A couple of years ago, I wrote the post “Joy”. I really do aspire to walk through life with “Joy & Grace”. I know I don’t always (and won’t always) succeed, but I’m glad that’s my true desire.
Tomorrow is my daughter, Sara’s, thirty-ninth birthday. As she begins her fortieth year of life, I will honor the present of her joyful presence. I will look back and recognize how fleeting time is. I will celebrate the amazing woman she is- the loving daughter and mother and sister and friend. I will still be amazed that four decades have passed but will treasure that we walk through life together. I will (of course) think, “how did this time fly by?” but, then remember, the permanently etched images of life, laughter and love.
As I close out this year of Peace Full Home, I want to say, “thank you”. Thank you for reading this blog, thank you for subscribing to it and “following” it.

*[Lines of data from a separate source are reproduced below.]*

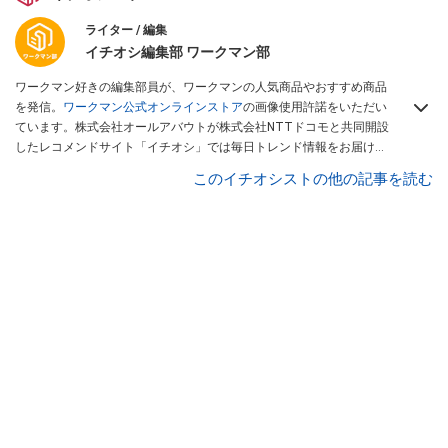
ライター / 編集
イチオシ編集部 ワークマン部
ワークマン好きの編集部員が、ワークマンの人気商品やおすすめ商品
を発信。
ワークマン公式オンラインストア
の画像使用許諾をいただい
ています。株式会社オールアバウトが株式会社NTTドコモと共同開設
したレコメンドサイト「イチオシ」では毎日トレンド情報をお届け。
Googleニュースでフォロー
してください！
このイチオシストの他の記事を読む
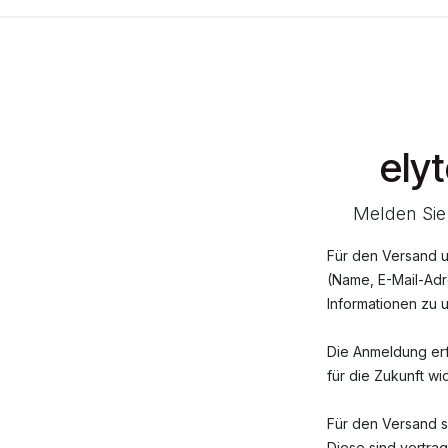
Zum Inhalt springen
ely
Melden Sie 
Für den Versand 
(Name, E-Mail-Adr
Informationen zu 
Die Anmeldung erfo
für die Zukunft wi
Für den Versand s
Diese sind vertrag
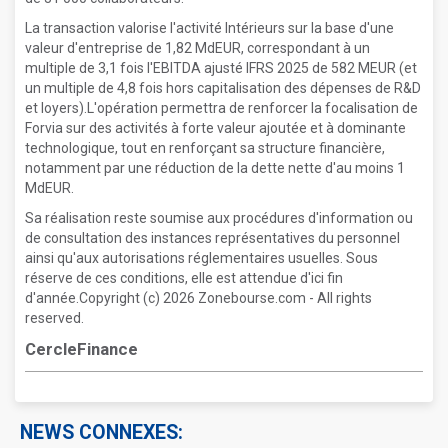
La transaction valorise l'activité Intérieurs sur la base d'une
valeur d'entreprise de 1,82 MdEUR, correspondant à un
multiple de 3,1 fois l'EBITDA ajusté IFRS 2025 de 582 MEUR (et
un multiple de 4,8 fois hors capitalisation des dépenses de R&D
et loyers).L'opération permettra de renforcer la focalisation de
Forvia sur des activités à forte valeur ajoutée et à dominante
technologique, tout en renforçant sa structure financière,
notamment par une réduction de la dette nette d'au moins 1
MdEUR.
Sa réalisation reste soumise aux procédures d'information ou
de consultation des instances représentatives du personnel
ainsi qu'aux autorisations réglementaires usuelles. Sous
réserve de ces conditions, elle est attendue d'ici fin
d'année.Copyright (c) 2026 Zonebourse.com - All rights
reserved.
CercleFinance
NEWS CONNEXES:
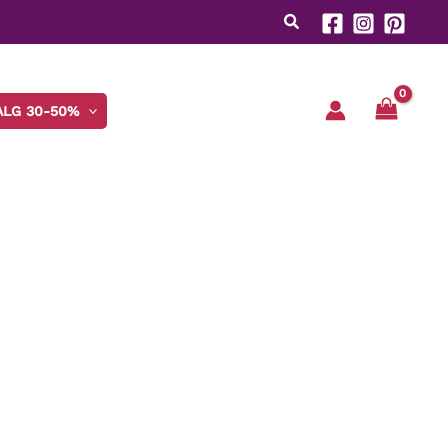
ALG 30-50%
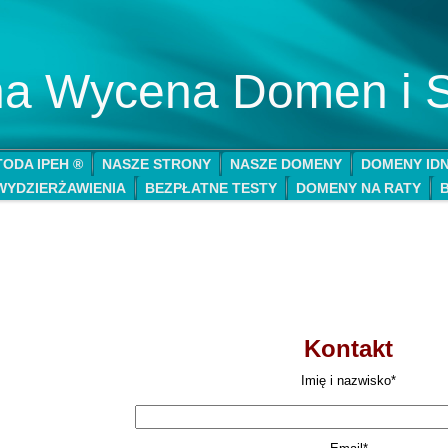
lna Wycena Domen i 
ODA IPEH ®
NASZE STRONY
NASZE DOMENY
DOMENY ID
WYDZIERŻAWIENIA
BEZPŁATNE TESTY
DOMENY NA RATY
Kontakt
Imię i nazwisko*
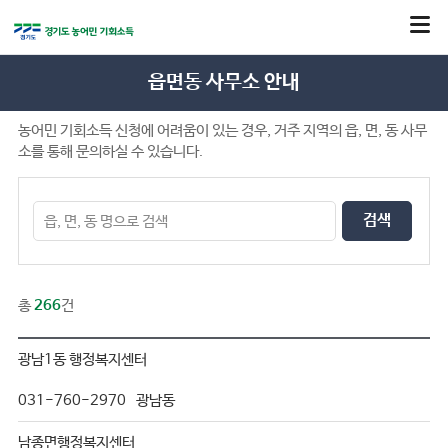
읍면동 사무소 안내
농어민 기회소득 신청에 어려움이 있는 경우, 거주 지역의 읍, 면, 동 사무
소를 통해 문의하실 수 있습니다.
검색
총
266
건
광남1동 행정복지센터
031-760-2970
광남동
남종면행정복지센터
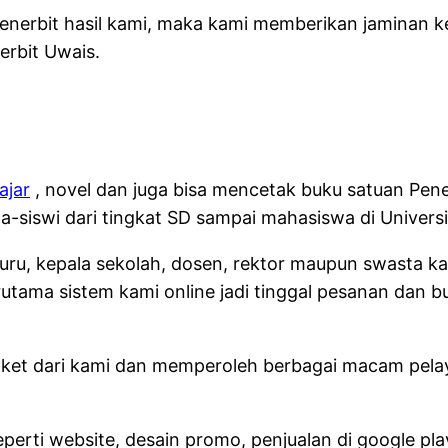
penerbit hasil kami, maka kami memberikan jaminan 
erbit Uwais.
ajar
, novel dan juga bisa mencetak buku satuan Pener
-siswi dari tingkat SD sampai mahasiswa di Universi
, guru, kepala sekolah, dosen, rektor maupun swasta
rutama sistem kami online jadi tinggal pesanan dan b
paket dari kami dan memperoleh berbagai macam pelaya
eperti website, desain promo, penjualan di google p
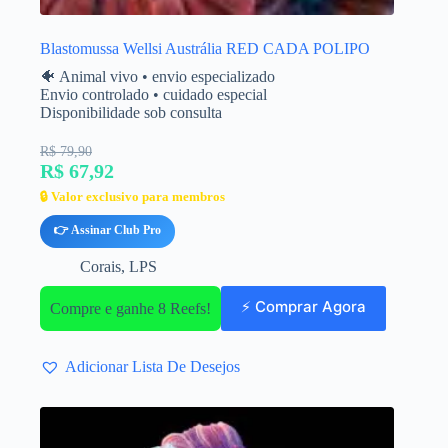
Blastomussa Wellsi Austrália RED CADA POLIPO
🐠 Animal vivo • envio especializado
Envio controlado • cuidado especial
Disponibilidade sob consulta
R$ 79,90
R$ 67,92
🔒 Valor exclusivo para membros
👉 Assinar Club Pro
Corais
,
LPS
⚡ Comprar Agora
Compre e ganhe 8 Reefs!
Adicionar Lista De Desejos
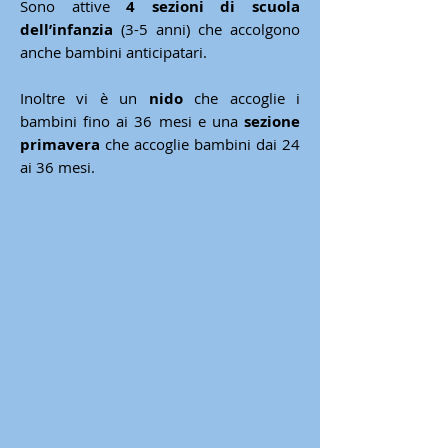
Sono attive
4 sezioni di scuola
dell’infanzia
(3-5 anni) che accolgono
anche bambini anticipatari.
Inoltre vi è un
nido
che accoglie i
bambini fino ai 36 mesi e una
sezione
primavera
che accoglie bambini dai 24
ai 36 mesi.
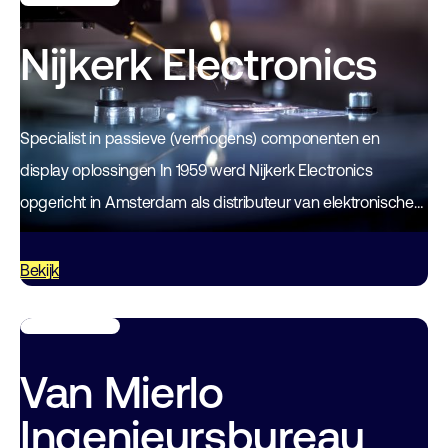
Nijkerk Electronics
Specialist in passieve (vermogens) componenten en
display oplossingen In 1959 werd Nijkerk Electronics
opgericht in Amsterdam als distributeur van elektronische
componenten met vestigingen in Nederland en België. Als
een van…
Bekijk
Van Mierlo
Ingenieursbureau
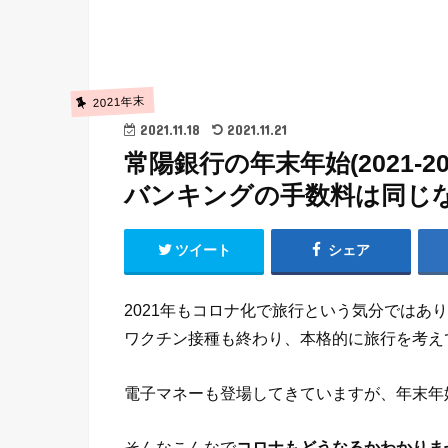
2021年末
2021.11.18
2021.11.21
常陽銀行の年末年始(2021-
バンキングの手数料は同じ
ツイート
シェア
2021年もコロナ化で旅行という気分ではあ
ワクチン接種も終わり、本格的に旅行を考え
電子マネーも登場してきていますが、年末年
そんなこんなで
コロナもどうなるかわかりま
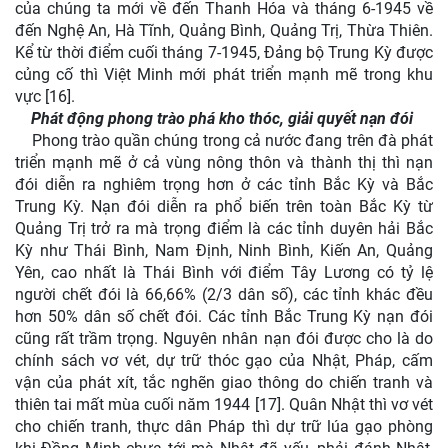
của chúng ta mới về đến Thanh Hóa và tháng 6-1945 về
đến Nghệ An, Hà Tĩnh, Quảng Bình, Quảng Trị, Thừa Thiên.
Kể từ thời điểm cuối tháng 7-1945, Đảng bộ Trung Kỳ được
củng cố thì Việt Minh mới phát triển mạnh mẽ trong khu
vực [16].
Phát động phong trào phá kho thóc, giải quyết nạn đói
Phong trào quần chúng trong cả nước đang trên đà phát
triển mạnh mẽ ở cả vùng nông thôn và thành thị thì nạn
đói diễn ra nghiêm trọng hơn ở các tỉnh Bắc Kỳ và Bắc
Trung Kỳ. Nạn đói diễn ra phổ biến trên toàn Bắc Kỳ từ
Quảng Trị trở ra mà trọng điểm là các tỉnh duyên hải Bắc
Kỳ như Thái Bình, Nam Định, Ninh Bình, Kiến An, Quảng
Yên, cao nhất là Thái Bình với điểm Tây Lương có tỷ lệ
người chết đói là 66,66% (2/3 dân số), các tỉnh khác đều
hơn 50% dân số chết đói. Các tỉnh Bắc Trung Kỳ nạn đói
cũng rất trầm trọng. Nguyên nhân nạn đói được cho là do
chính sách vơ vét, dự trữ thóc gạo của Nhật, Pháp, cấm
vận của phát xít, tắc nghẽn giao thông do chiến tranh và
thiên tai mất mùa cuối năm 1944 [17]. Quân Nhật thì vơ vét
cho chiến tranh, thực dân Pháp thì dự trữ lúa gạo phòng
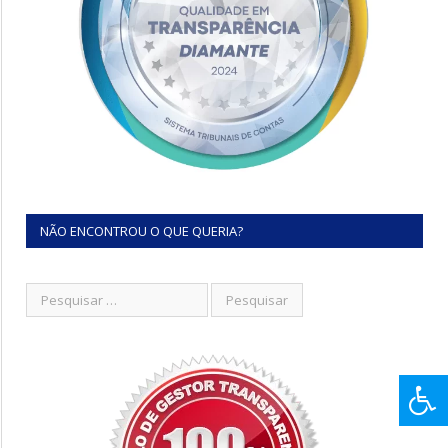
NÃO ENCONTROU O QUE QUERIA?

Thank you for sending it on to those you love. Thank you for your comments and ideas and joyful presence. I am indeed blessed.
©2015 Peace Full Home/Intentional Living
p.s. from “The Checklist from Z to A”: #41. Don’t allow someone to make you believe you’re “not enough” (good enough, smart enough, handsome enough, witty enough, cool enough); it’s likely that person’s doing that to feel better about himself- walk away…quickly!